Data for the task Start Marker

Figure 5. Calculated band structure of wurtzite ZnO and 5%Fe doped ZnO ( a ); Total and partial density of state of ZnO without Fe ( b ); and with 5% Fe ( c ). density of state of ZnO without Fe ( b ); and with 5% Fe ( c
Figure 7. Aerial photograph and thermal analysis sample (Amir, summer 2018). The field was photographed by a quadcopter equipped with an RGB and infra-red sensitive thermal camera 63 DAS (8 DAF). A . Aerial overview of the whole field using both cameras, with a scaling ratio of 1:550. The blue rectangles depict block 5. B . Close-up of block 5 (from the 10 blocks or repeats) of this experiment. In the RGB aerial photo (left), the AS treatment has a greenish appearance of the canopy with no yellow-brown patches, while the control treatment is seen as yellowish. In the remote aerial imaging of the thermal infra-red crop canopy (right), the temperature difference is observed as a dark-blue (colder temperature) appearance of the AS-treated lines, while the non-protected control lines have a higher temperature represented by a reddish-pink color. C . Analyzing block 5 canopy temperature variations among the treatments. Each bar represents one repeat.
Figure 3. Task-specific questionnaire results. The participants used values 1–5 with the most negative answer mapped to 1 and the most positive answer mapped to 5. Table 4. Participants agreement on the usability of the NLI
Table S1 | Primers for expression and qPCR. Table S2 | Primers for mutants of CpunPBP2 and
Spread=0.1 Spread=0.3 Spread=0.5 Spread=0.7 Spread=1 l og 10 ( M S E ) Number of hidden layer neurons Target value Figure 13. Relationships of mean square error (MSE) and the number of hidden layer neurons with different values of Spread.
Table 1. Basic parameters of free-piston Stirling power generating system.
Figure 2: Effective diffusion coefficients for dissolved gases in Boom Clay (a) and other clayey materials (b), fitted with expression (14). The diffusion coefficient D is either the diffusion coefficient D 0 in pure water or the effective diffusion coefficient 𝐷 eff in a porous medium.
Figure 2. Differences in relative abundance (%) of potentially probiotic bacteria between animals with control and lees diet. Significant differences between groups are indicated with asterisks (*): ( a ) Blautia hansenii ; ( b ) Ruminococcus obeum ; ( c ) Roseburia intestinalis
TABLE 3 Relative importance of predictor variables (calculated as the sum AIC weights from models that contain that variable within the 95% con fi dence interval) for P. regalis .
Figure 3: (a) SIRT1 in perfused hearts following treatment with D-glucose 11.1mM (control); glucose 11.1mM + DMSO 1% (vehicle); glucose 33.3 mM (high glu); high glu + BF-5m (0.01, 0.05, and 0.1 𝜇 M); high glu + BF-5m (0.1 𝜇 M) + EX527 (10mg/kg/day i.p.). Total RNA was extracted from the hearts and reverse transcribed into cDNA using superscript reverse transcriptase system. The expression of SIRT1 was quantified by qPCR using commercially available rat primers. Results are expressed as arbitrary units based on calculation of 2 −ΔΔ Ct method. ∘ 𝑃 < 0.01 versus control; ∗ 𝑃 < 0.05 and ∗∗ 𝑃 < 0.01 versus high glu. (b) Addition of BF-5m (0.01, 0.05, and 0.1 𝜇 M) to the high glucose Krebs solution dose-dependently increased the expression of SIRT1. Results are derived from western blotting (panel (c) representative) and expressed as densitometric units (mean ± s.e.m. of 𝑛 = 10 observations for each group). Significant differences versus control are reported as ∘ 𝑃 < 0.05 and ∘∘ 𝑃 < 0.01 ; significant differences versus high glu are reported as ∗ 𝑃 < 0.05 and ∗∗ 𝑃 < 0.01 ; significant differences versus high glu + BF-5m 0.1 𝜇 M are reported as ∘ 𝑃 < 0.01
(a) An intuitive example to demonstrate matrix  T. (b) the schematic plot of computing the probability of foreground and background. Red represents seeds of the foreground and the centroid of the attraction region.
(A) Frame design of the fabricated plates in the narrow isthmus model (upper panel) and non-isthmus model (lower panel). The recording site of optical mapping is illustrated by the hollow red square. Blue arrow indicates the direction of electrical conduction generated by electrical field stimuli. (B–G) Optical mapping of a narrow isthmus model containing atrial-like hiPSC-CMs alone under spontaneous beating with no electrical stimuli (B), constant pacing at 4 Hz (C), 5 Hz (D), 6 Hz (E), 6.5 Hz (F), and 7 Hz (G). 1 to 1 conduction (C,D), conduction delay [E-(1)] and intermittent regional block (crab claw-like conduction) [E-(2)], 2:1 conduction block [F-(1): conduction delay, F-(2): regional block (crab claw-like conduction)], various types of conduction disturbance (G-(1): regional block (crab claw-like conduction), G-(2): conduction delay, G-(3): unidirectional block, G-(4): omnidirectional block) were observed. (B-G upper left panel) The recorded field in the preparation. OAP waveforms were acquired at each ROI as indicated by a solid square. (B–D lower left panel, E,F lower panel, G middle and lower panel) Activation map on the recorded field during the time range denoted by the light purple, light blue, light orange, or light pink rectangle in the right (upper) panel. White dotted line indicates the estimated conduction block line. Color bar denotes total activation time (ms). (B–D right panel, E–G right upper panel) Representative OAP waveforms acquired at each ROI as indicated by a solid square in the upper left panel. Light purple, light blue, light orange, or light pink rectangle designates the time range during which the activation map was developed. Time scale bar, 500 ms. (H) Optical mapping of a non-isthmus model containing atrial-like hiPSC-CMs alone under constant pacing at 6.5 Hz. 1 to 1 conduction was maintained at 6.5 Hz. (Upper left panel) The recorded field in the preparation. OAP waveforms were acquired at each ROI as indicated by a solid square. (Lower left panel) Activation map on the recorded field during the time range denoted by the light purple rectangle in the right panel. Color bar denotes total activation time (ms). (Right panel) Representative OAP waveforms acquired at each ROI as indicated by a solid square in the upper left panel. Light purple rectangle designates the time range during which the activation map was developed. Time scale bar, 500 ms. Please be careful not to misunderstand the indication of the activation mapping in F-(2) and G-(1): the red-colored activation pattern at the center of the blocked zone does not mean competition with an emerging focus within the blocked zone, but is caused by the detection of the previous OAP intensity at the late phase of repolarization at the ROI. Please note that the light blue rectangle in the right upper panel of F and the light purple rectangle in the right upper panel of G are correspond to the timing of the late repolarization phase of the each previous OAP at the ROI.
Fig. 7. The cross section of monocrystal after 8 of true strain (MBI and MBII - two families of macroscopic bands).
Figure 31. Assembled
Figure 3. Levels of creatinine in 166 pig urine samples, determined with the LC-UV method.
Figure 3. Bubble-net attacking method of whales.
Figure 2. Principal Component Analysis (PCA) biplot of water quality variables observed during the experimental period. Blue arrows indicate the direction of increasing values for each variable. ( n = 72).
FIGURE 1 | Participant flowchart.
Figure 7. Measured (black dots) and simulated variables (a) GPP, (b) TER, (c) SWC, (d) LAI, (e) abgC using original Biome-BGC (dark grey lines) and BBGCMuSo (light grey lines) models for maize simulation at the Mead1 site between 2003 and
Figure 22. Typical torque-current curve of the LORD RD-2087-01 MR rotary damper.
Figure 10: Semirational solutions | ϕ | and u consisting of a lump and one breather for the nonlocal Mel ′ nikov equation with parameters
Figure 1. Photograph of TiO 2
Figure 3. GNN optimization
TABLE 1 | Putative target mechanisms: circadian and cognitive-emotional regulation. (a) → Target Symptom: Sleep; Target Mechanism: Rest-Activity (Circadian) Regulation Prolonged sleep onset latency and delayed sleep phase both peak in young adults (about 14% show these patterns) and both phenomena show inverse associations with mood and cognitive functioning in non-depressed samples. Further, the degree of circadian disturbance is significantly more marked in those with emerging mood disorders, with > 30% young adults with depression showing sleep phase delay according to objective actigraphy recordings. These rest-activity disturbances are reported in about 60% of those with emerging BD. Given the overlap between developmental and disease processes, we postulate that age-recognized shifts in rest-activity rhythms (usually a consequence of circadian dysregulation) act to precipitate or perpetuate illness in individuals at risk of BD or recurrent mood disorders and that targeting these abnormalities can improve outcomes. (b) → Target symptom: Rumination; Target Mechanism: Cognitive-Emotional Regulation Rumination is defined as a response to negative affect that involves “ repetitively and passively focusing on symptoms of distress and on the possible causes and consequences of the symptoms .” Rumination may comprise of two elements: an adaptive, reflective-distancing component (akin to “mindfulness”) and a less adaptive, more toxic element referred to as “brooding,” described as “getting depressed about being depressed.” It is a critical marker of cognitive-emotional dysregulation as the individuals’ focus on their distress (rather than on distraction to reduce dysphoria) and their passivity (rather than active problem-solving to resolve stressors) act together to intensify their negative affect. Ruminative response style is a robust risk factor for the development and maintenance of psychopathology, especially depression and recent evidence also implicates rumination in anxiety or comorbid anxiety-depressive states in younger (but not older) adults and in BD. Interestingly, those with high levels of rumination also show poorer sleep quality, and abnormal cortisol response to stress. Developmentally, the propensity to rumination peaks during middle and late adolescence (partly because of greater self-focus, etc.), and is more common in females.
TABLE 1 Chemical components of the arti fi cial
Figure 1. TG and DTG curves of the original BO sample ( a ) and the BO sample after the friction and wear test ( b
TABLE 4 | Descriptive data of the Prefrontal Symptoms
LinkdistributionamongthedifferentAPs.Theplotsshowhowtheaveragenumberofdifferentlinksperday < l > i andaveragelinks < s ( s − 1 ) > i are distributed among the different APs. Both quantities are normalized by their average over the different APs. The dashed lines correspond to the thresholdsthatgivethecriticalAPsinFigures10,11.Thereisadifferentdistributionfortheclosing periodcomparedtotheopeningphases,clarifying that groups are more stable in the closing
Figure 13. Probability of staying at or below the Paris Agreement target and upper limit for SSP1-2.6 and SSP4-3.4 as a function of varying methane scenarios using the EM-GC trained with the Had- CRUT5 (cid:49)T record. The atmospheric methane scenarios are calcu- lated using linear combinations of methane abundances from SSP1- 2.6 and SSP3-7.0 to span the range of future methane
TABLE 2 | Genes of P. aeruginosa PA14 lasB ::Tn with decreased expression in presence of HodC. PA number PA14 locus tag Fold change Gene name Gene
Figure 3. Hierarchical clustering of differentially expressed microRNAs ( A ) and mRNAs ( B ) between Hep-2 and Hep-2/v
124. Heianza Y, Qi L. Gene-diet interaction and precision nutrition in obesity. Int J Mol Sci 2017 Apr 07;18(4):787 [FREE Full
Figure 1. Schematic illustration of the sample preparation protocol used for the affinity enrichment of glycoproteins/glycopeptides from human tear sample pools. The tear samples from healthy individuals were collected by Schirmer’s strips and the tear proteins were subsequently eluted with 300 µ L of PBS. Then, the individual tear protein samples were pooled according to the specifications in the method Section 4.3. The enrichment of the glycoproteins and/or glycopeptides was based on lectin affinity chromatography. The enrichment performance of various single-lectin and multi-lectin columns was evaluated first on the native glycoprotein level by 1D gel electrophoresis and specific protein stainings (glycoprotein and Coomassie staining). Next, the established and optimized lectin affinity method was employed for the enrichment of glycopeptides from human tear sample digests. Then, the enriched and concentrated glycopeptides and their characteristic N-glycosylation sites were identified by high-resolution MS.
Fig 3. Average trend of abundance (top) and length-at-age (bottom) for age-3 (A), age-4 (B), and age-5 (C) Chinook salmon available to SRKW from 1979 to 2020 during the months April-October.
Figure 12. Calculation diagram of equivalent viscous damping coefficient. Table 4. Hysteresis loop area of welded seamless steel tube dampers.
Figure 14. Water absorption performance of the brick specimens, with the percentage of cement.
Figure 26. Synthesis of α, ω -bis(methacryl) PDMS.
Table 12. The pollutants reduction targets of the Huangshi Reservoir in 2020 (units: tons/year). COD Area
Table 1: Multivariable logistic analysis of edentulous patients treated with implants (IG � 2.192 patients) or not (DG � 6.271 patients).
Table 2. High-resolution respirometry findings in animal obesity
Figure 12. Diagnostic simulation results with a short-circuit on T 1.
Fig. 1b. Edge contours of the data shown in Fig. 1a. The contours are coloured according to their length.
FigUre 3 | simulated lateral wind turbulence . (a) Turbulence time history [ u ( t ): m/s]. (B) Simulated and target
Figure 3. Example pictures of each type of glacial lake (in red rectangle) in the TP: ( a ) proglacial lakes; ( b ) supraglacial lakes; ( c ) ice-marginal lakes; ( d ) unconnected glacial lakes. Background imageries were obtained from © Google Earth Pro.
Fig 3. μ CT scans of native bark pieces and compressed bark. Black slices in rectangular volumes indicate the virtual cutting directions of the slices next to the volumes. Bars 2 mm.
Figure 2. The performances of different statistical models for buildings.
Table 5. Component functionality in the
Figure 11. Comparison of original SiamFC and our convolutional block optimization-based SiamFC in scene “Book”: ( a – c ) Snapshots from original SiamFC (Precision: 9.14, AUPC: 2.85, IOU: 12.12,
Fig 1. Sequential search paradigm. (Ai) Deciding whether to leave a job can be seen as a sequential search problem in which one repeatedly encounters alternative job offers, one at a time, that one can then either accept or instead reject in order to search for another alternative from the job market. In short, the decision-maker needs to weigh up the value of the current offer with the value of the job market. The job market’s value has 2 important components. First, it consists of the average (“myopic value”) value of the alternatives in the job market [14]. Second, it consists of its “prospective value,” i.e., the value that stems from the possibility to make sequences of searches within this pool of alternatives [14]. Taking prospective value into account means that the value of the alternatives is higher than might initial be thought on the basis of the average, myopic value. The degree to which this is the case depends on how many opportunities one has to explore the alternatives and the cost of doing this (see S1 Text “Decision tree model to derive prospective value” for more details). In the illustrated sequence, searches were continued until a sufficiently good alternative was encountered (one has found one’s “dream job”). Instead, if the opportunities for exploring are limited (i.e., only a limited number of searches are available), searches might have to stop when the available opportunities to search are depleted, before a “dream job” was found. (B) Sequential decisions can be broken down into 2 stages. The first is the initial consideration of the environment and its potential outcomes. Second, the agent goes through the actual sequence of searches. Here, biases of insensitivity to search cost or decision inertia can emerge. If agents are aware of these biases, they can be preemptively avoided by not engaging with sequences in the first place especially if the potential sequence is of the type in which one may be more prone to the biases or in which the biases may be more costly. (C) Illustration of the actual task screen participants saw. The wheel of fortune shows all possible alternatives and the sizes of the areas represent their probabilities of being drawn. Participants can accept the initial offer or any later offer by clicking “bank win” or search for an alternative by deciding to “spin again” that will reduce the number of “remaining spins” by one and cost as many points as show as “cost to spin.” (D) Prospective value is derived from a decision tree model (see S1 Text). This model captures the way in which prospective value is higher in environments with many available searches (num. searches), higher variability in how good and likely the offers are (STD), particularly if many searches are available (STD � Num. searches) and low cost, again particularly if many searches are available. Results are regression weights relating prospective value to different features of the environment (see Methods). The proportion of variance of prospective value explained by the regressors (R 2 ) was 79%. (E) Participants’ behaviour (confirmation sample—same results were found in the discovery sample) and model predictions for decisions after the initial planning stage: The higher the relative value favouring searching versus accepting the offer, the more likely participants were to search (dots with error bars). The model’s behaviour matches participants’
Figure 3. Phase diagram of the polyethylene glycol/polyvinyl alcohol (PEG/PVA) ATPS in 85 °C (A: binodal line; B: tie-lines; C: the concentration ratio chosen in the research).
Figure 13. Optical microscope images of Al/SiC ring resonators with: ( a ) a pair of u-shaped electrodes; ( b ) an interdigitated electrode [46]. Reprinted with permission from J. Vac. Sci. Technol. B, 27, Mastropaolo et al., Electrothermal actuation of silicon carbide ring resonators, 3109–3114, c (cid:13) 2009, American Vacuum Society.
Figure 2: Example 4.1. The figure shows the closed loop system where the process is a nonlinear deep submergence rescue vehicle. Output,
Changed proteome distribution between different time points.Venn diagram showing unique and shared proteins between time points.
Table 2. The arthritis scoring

Data for the task End Marker

- _About this task_
Out of the listing above, reproduce exactly the lines from the one with "FigUre 3 | simulated" up to and including the one with "Figure 3. Example".

- _Your response_
FigUre 3 | simulated lateral wind turbulence . (a) Turbulence time history [ u ( t ): m/s]. (B) Simulated and target
Figure 3. Example pictures of each type of glacial lake (in red rectangle) in the TP: ( a ) proglacial lakes; ( b ) supraglacial lakes; ( c ) ice-marginal lakes; ( d ) unconnected glacial lakes. Background imageries were obtained from © Google Earth Pro.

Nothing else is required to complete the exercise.